A new speeding fine structure came into force today across England and Wales, but research suggests the vast majority of motorists are not aware of it.
According to a small survey of 100 people conducted by car consumer site Honest John, more than eight out of 10 drivers aged 18-84 do not know that the rules around being caught speeding have changed.
Daniel Powell, managing editor of Honest John, said: “While most people agree that excessive speed has no place on our roads, and that greater deterrents are likely to reduce the amount of deaths and injuries related to speeding, the new fines policy appears to have entered the law almost unnoticed.”
We bring you the lowdown here.
What is changing?
New regulations mean that fines will be issued according to earnings. The new increases mean that drivers can be charged between 125 and 175 per cent of their weekly wage if caught speeding.
The new rules explained
Under the new rules, judges and magistrates have also been given the power to fine motorists up to 150 per cent of their weekly wage for the worst speeding offences, or 50 per cent for minor offences. This will be capped at £1,000 per offence or £2,500 if excessive speeds of more than 101mph are committed on a motorway.
For those who commit the worst speeding offences on the motorway, the consequences go even further.
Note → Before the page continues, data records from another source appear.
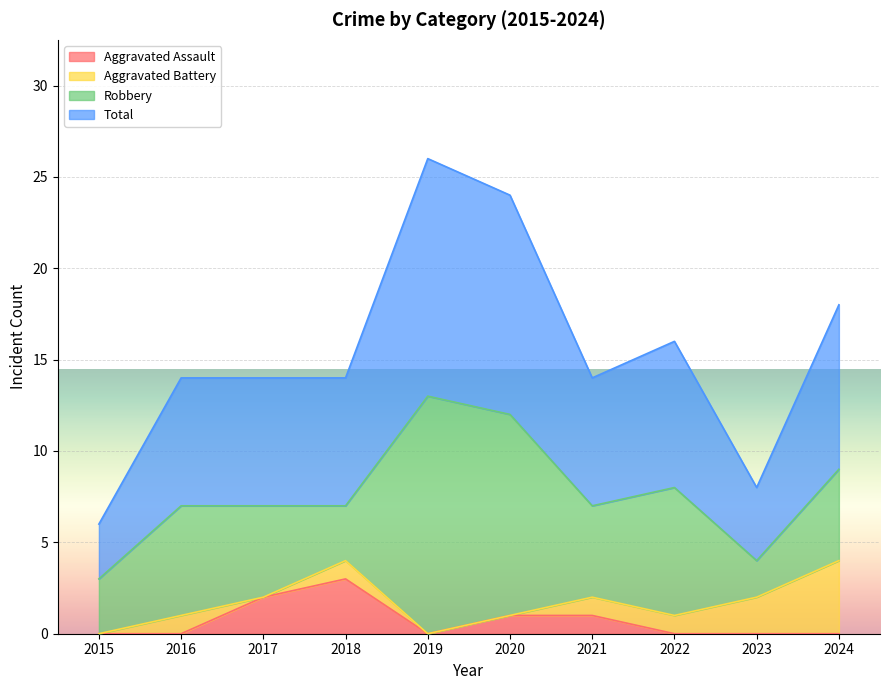

What is the difference between the second highest and second lowest values in the Total series?

8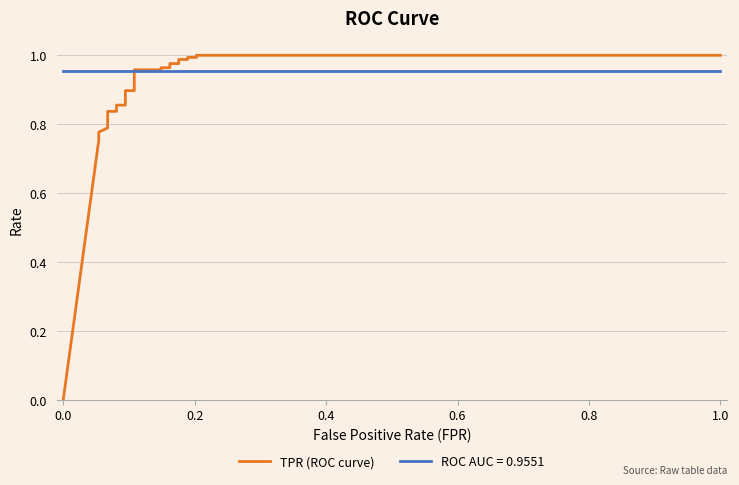

What is the difference between the second highest and second lowest values?

0.2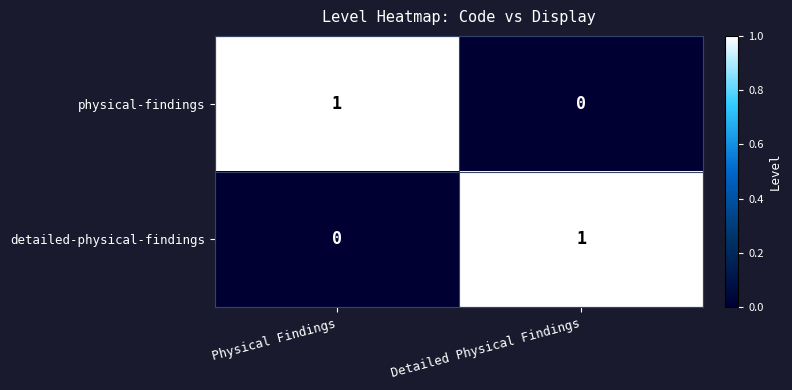

How many data points does each series have?

2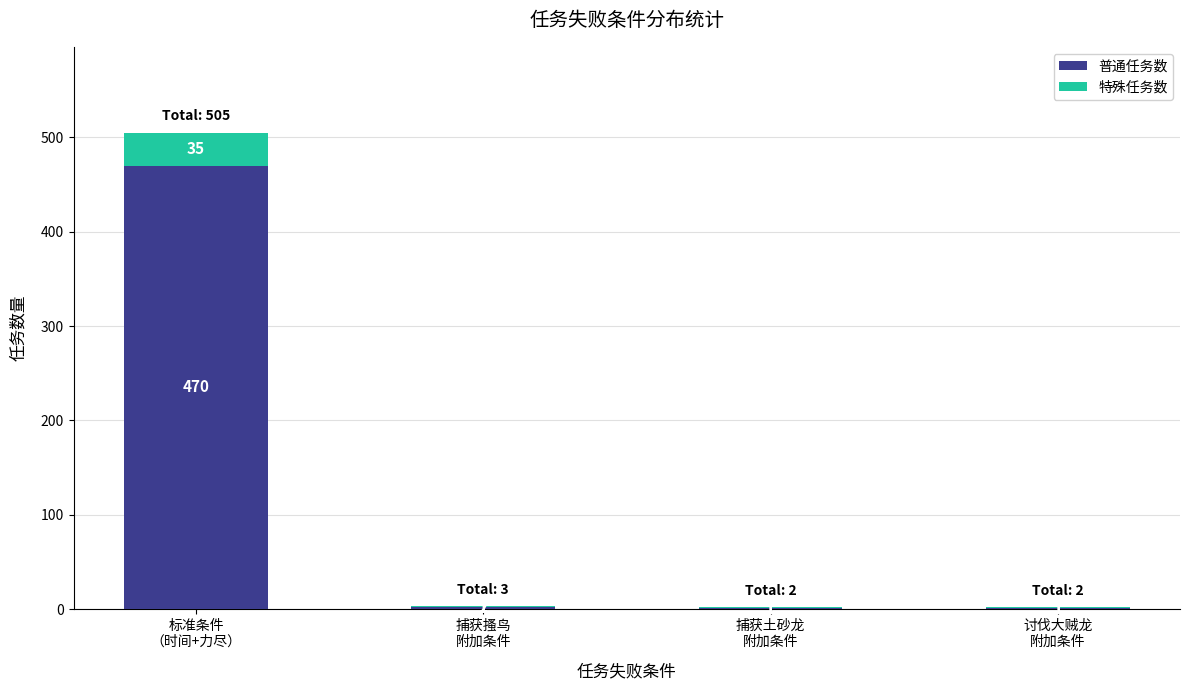

What is the maximum value for 普通任务数?

470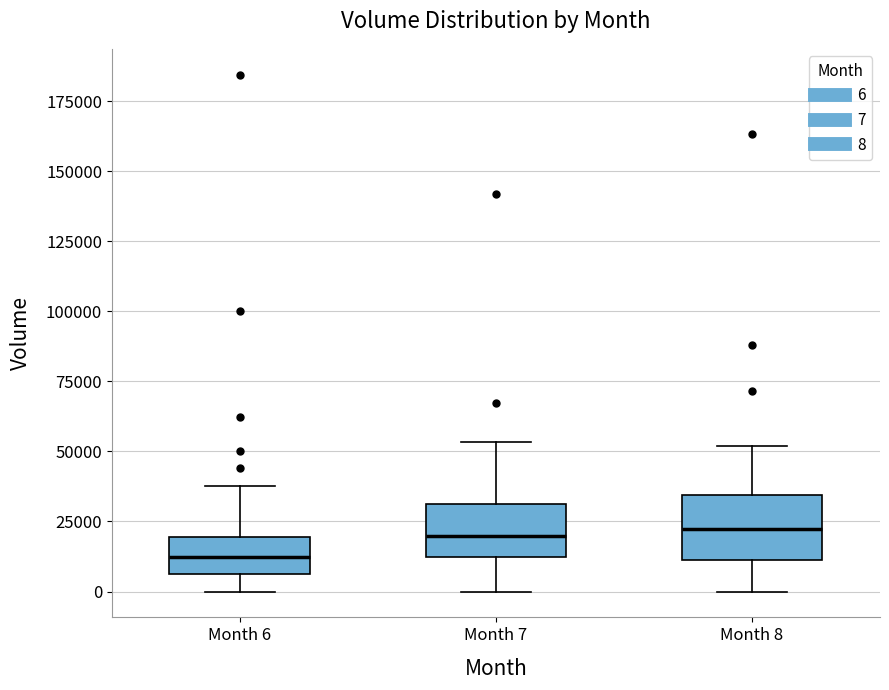

Where does the lower whisker of the box for Month 7 end on the y-axis? The values are not printed on the chart, so give them approximately, as read against the axis.

0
Not only will they face massive fines of at least 150 per cent of their weekly wages, they can also face a potential ban from driving.
It isn’t just fines that are increasing, however. The maximum jail term currently for drivers who kill someone through excessive speed is 10 years. With the new regulations, that has increased to 14 years.
Why has this decision been made?
According to the Sentencing Council of England and Wales, consultation with the public and relevant authorities revealed that the current measures did not take into account the increase in potential harm that can result as speed above the limit rises.
In 2013 alone, 3,064 people were killed or seriously injured in crashes throughout the UK, where speed was a factor.
What do people think about it?
Honest John’s Daniel Powell believes there are other concerns on the road to focus on beside speed. “If sentencing guidelines for speeding are heading this way, then in an era of more connectivity behind the wheel, we should be addressing concerns around mobile phone use, in-car app and sat nav distractions in much the same way,” he said.
RAC road safety spokesman Pete Williams said: “We welcome the change in sentencing guidelines for gross speeders. Anyone who breaks the limit excessively is a danger to every other road user and is unnecessarily putting lives at risk.
“Hopefully, hitting these offenders harder in the pocket will make them think twice before doing it again in the future.”
The new regulations came into effect on April 24.